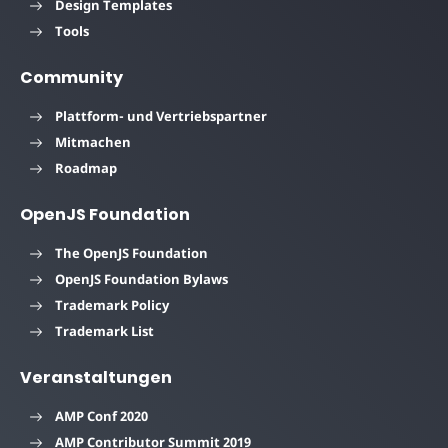
Design Templates
Tools
Community
Plattform- und Vertriebspartner
Mitmachen
Roadmap
OpenJS Foundation
The OpenJS Foundation
OpenJS Foundation Bylaws
Trademark Policy
Trademark List
Veranstaltungen
AMP Conf 2020
AMP Contributor Summit 2019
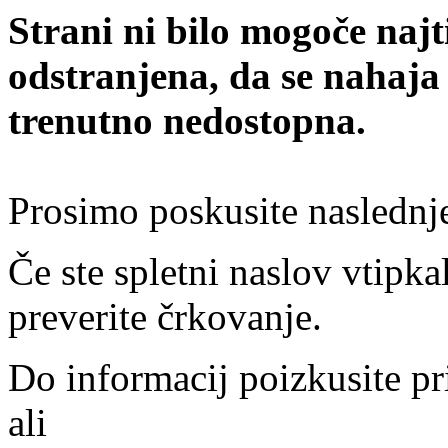
Strani ni bilo mogoče najt
odstranjena, da se nahaja
trenutno nedostopna.
Prosimo poskusite naslednj
Če ste spletni naslov vtipkal
preverite črkovanje.
Do informacij poizkusite pr
ali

━━━━━━━━━━━━━━━━━━━━

Exercise brief =>
Search the records for the string "OpenJS", and copy every line that holds it.

Result for this exercise =>
OpenJS Foundation
The OpenJS Foundation
OpenJS Foundation Bylaws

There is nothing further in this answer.